Tuesday, March 13, 2007

Like Sparta, but Smarta

My distaste for 300 is solely a gag reflex caused by CGI poisoning. I can't speak to the historical accuracy of the film. But, Hiromi is right about the trailers being weird- the Spartans look like the Justice League or something! They were certainly heroic, but wasn't Sparta the sort of society that only a fascist could love? Anyway, Ephraim Lytle, a Hellenist at U of Toronto has seen the film and thinks its distortions are bizarre and disturbing. It's an interesting article. I have a bit of a nerd crush on Classicists anyway; they're sort of like us early modern historians, but even more diligent and nitpicking, and they've learned Latin, which I could never higher than a B in. Anyway, it's worth reading.

9 comments:

Hiromi said...

The ex was a classicist. Classicists not only learn Latin, but ancient Greek as well. I don't envy them, however; their subject is so well trodden that a major research breakthrough can consist of an alternate interpretation of a Greek particle in one sentence in one source. Well, I exaggerate a bit.

Anyway, according to the ex, the Spartans had two forms of eugenics -- the selection of superpeople from their own population, and on the helots. Particularly attractive or intelligent helots were killed. And as repulsive as their society appears to us today, they were equally as freakish to other Greeks, who would travel to Sparta to check out these freakish specimens.

Rufus said...

Yeah, I never even got to ancient Greek. I figured after two painful years of Latin, that I should switch to easier languages. Incidentally, to return to an older topic, a number of our classics majors at W&M were of the high level autistic spectrum, so maybe that was the secret to learning the languages.

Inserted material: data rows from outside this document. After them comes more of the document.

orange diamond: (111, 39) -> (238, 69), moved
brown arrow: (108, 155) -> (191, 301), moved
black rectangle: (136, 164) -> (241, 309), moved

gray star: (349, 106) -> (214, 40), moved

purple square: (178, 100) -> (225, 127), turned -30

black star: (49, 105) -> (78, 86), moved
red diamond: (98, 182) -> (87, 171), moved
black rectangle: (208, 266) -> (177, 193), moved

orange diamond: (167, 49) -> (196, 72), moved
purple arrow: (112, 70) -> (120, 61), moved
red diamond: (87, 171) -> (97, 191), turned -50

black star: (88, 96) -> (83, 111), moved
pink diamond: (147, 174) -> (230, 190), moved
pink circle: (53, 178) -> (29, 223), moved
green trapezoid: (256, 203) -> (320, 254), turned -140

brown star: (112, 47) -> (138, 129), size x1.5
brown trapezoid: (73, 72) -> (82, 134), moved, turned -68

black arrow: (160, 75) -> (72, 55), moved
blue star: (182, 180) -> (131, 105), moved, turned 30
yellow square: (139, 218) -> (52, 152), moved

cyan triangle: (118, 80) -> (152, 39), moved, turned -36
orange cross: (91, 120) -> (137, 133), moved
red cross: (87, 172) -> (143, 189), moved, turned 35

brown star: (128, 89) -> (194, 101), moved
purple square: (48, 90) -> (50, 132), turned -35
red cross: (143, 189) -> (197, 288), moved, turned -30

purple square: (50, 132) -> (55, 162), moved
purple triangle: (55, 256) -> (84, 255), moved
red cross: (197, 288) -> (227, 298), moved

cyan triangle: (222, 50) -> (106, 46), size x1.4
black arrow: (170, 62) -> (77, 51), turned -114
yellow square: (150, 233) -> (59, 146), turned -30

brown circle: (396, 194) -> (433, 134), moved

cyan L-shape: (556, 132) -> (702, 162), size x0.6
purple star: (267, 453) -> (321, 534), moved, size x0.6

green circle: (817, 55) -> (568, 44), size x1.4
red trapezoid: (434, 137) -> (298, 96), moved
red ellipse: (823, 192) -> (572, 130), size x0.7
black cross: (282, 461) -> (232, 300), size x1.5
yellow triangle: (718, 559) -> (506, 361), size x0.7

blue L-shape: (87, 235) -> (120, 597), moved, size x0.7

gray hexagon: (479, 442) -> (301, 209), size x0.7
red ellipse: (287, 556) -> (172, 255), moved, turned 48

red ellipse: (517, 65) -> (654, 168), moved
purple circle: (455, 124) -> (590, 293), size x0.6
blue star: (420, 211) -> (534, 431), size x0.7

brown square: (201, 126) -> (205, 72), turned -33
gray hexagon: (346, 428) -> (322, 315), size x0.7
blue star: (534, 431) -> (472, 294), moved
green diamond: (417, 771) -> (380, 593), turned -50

The way we were taught about the Spartans made it sound like, if you had to live back then, you'd much rather live in Athens than Sparta. I'm also wondering how they deal with the man-boy love that was so central to their military life.

Hiromi said...

It cracks me right up when people boggle when I tell them I speak and read Japanese. Japanese grammar is simple and clear; it's just the reading/writing that sucks, but if you have the patience, it's no problem. But ancient Greek? Not only is the grammar insane -- I never heard of such a fucked up grammar principle as declensions -- but it was tonal as well!

What do you mean, "...how they deal with the man-boy love that was so central to their military life"? Do you mean as in, how that works in terms of military discipline and yadda yadda?

Rufus said...

Oh, no, I mean the filmmakers. It looks like such a macho film, I'm just wondering if they're going to get into the pederasty or not. I'm guessing not.

gregvw said...

German has declensions as well and has, overall, a more-complicated-than-average grammar (at least compared to Italian, which I consider shockingly straightforward). Greek grammar, however, is famously complex.

My adviser for my second Ph.D. is from Greece and he informs me that, to this day, people in Sparta are widely considered to be not-right by the general Greek population.

Question for hiromi: since you know at least one Asian language, how does sarcasm work in tonal languages? Or doesn't it?

Hiromi said...

Sometimes I think English might be one of the hardest languages to learn. Even a basic principle like when to use "a," "an," and "the" is really, really difficult for foreigners to master. Our grammar isn't straightforward or systematic.

I speak only Japanese, and when they want to convey irony, they do so the same way we do, in tone of voice and facial expressions. Or they can be totally deadpan.

I don't speak any tonal languages but if you think about it, even though there is tone, there is still tone of voice or manner of speaking. In English, we don't have tone, but we have stress, and we manage to have a tone of voice while still preserving proper stress. I imagine it's the same for tonal languages.

gregvw said...

English is particularly difficult because it is a hodgepodge. The articles you mention do appear in German and Italian. German, of course, complicates the issue by adding 3 genders and 4 cases which modify the articles accordingly. Also, verbs are way way WAY more complicated in German than English. Plus many verbs are separable so the conjugated stem goes in the second position of the phrase and the "prefix" goes to the end. There are far more conjugations and probably 100 times more irregular verbs if I had to guess.

Rufus said...

Declensions were murder for me as well. It took me forever to get used to the idea that the word for gate changes depending on what the sentence is saying. I'm not looking forward to reliving this experience when I start learning German, but alas, I have no excuse. Studying romanticism and not reading German just doesn't make sense.

gregvw said...

Well any time you want any real-world learning experience in German, you're welcome here. Although, I confess the Styrian dialect is pretty far from Hochdeutsch. I'm learning Italian on my own and it is 100 times easier than German IMO.